## DIRECTIVE
Beginning with the first line below, retype exactly each line through the one containing "[119,581,182,591] Giftcards: ->". Leave out all pictures.

== Segment start ==

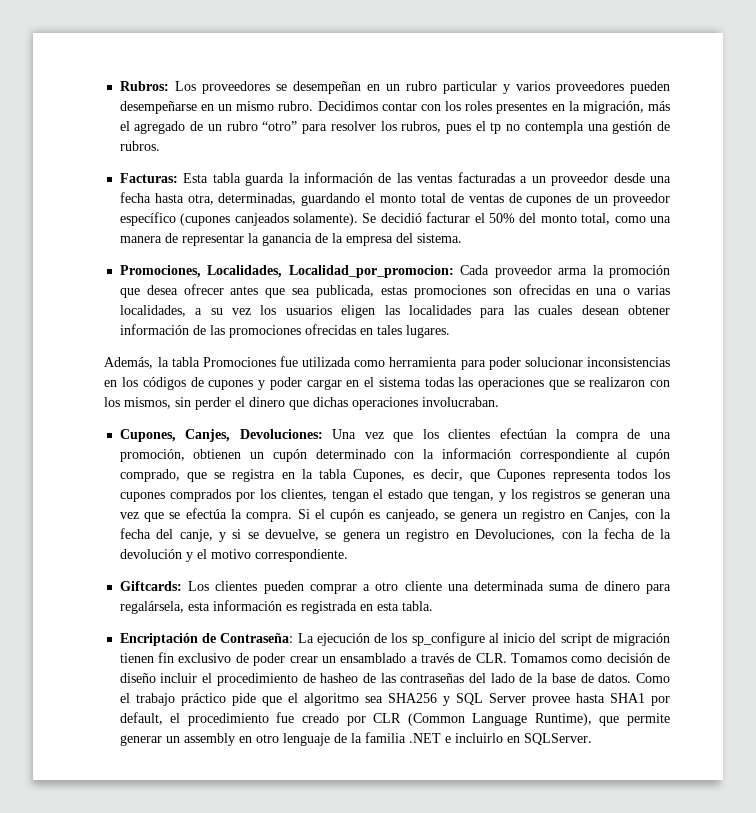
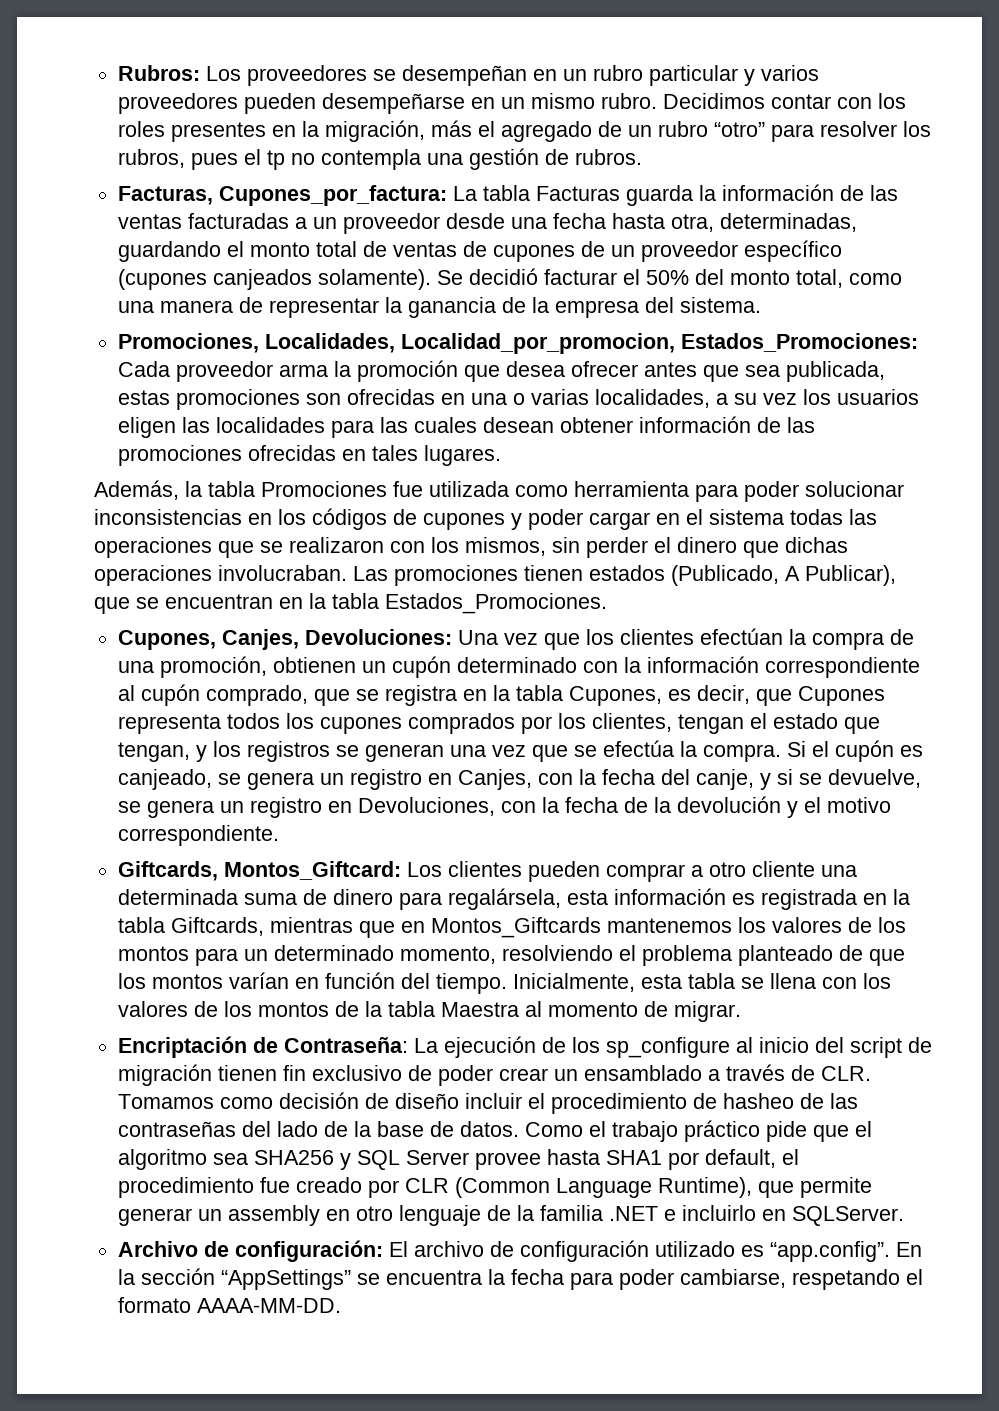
[119,173,241,183] Facturas: Esta tabla -> [117,185,620,206] Facturas, Cupones_por_factura: La tabla Facturas
[288,265,454,278] Localidad_por_promocion: -> [400,333,918,354] Localidad_por_promocion, Estados_Promociones:
(500, 402) none -> [353,565,897,586] [94,593,608,614] Las promociones tienen estados (Publicado, A Publicar), que se encuentran en la tabla Estados_Promociones.
[119,581,182,591] Giftcards: -> [117,861,401,881] Giftcards, Montos_Giftcard:
[376,601,433,611] esta tabla. -> [892,889,910,905] [117,917,906,938] [117,945,905,966] [117,972,891,994] [117,1001,741,1022] la tabla Giftcards, mientras que en Montos_Giftcards mantenemos los valores de los montos para un determinado momento, resolviendo el problema planteado de que los montos varían en función del tiempo. Inicialmente, esta tabla se llena con los valores de los montos de la tabla Maestra al momento de migrar.
(592, 739) none -> [117,1240,922,1262] [117,1268,923,1290] [117,1297,341,1313] // Archivo de configuración: El archivo de configuración utilizado es “app.config”. En la sección “AppSettings” se encuentra la fecha para poder cambiarse, respetando el formato AAAA-MM-DD.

== Segment end ==

## REPLY TO THE EXERCISE
[119,173,241,183] Facturas: Esta tabla -> [117,185,620,206] Facturas, Cupones_por_factura: La tabla Facturas
[288,265,454,278] Localidad_por_promocion: -> [400,333,918,354] Localidad_por_promocion, Estados_Promociones:
(500, 402) none -> [353,565,897,586] [94,593,608,614] Las promociones tienen estados (Publicado, A Publicar), que se encuentran en la tabla Estados_Promociones.
[119,581,182,591] Giftcards: -> [117,861,401,881] Giftcards, Montos_Giftcard:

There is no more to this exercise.